The Sentry 3 works exactly as it advertises.  The touchscreen is glass, and has a very nice feel to it, like on a modern smartphone.  The controls are quick and responsive, and easy enough to use.  The unit features a “PowerSlide Bar”, which allows you to change fan speeds with the swipe of a finger.  One complaint I do have, is that the unlit segments of the screen don’t go quite as dark as I would like, but it does not detract from the visibility of the display.

NZXT Sentry 3 Fan Controller - Back

The controller also has an alarm that sounds if a fan dies; this works by implementing short circuit, undervoltage, and overvoltage protection to keep your computer safer.

After having used the Sentry 3 for a week, I can say that it’s a very nice device, and is certainly a top contender in the fan controller market.

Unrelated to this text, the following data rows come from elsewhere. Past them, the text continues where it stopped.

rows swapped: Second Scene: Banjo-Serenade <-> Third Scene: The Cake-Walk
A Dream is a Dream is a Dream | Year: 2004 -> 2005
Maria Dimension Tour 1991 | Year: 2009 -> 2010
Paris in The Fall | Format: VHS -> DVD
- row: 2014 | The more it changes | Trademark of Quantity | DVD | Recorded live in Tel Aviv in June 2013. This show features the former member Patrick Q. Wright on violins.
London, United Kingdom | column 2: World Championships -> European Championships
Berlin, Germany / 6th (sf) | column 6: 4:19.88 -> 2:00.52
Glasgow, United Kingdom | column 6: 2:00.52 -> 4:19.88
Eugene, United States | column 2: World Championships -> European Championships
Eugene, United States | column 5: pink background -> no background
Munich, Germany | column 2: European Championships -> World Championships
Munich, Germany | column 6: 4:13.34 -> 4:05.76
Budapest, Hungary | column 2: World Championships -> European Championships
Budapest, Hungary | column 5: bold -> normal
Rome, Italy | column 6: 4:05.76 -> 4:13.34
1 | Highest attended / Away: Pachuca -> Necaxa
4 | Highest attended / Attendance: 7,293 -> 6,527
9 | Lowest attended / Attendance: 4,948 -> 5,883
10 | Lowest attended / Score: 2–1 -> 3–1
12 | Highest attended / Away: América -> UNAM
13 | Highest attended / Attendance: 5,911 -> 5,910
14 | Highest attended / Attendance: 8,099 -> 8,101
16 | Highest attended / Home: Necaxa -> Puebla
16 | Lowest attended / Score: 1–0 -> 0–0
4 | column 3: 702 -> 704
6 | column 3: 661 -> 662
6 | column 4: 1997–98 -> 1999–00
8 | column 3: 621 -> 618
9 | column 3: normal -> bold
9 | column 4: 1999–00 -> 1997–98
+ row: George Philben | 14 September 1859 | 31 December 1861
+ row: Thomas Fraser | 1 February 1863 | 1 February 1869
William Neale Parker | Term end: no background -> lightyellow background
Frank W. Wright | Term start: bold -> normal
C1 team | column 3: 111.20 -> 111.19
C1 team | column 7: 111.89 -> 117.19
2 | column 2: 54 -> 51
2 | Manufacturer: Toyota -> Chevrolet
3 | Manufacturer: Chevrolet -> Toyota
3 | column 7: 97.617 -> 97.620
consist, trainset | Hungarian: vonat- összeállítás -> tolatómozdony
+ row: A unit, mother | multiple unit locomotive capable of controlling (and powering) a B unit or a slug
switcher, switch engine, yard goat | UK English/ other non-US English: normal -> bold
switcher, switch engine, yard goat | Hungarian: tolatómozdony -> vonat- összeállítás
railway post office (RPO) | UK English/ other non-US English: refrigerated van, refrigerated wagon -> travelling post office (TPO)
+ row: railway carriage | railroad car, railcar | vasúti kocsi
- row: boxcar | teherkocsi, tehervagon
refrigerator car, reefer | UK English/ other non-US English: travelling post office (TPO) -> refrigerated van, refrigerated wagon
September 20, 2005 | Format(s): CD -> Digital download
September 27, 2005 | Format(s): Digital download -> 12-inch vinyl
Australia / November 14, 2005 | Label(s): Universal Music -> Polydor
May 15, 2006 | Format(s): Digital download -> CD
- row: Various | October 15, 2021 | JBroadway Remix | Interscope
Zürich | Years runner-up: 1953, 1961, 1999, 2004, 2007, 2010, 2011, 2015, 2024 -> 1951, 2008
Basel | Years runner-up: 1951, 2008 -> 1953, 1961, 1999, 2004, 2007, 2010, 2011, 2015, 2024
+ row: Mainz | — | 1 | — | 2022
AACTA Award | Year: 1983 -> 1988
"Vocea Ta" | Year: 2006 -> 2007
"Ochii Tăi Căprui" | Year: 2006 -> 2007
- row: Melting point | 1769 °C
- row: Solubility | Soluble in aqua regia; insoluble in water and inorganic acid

At its price level of $35, it’s almost worth buying just to increase the attractiveness of your case!


  • Tom Roeder

    In retrospect, one feature that needs to be added to all of these devices, is some kind of USB interface like battery backups have – thus if you have a fan fail, like while you are not home, you don’t simply have some alarm sounding off in your house. The USB interface could bring up a dialogue box letting you know you had a fain fail, and have customizable settings where you could have the device automatically shut down your rig if you don’t respond after a determined amount of time. Email alerts could be tied to this as well, that would be nice! Thoughts?

  • Tom Roeder

    I already know what everyone is thinking, how would you connect the controller to your rig via USB exactly? Bluetooth dongle I think would be the simplest solution, a real short one like on a mouse. It would add a little cost, but this is not an expensive add on as is, so I would gladly pay an extra $20 for a feature like this.